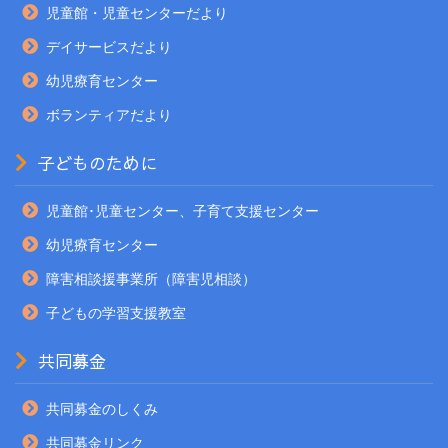
児童館・児童センターだより
デイサービスだより
幼児療育センター
ボランティアだより
子どものために
児童館･児童センター、子育て支援センター
幼児療育センター
障害相談援事業所（障害児相談）
子どもの学習支援教室
共同募金
共同募金のしくみ
共同募金リンク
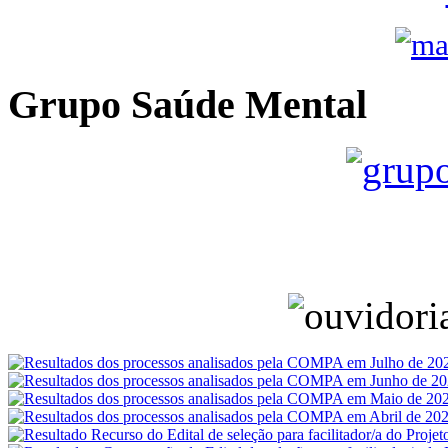
Grupo Saúde Mental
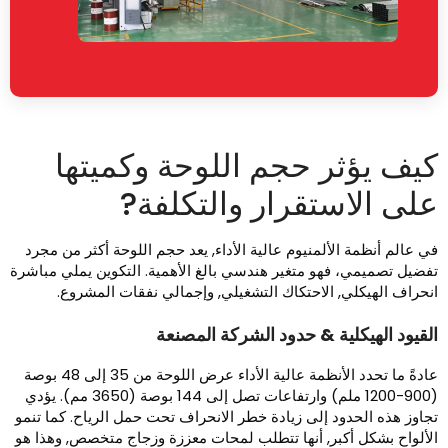
يف يؤثر حجم اللوحة وكميتها
لى الاستقرار والتكلفة?
ي عالم أنظمة الألمنيوم عالية الأداء, يعد حجم اللوحة أكثر من مجرد
فضيل تصميمي، فهو متغير هندسي بالغ الأهمية. التكوين يملي مباشرة
نحراف الهيكلي, الاحتكاك التشغيلي, وإجمالي نفقات المشروع.
لقيود الهيكلية & حدود الشركة المصنعة
عادةً ما تحدد الأنظمة عالية الأداء عرض اللوحة من 35 إلى 48 بوصة
(900-1200 ملم) وارتفاعات تصل إلى 144 بوصة (3650 مم). يؤدي
جاوز هذه الحدود إلى زيادة خطر الانحراف تحت حمل الرياح. كما تنمو
لألواح بشكل أكبر, أنها تتطلب لمحات معززة وزجاج متخصص, وهذا هو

# [Task statement]
Could you work out how many lines in the material contain the word "بوصة"? Reply with the number only.

# [Response to the task]
2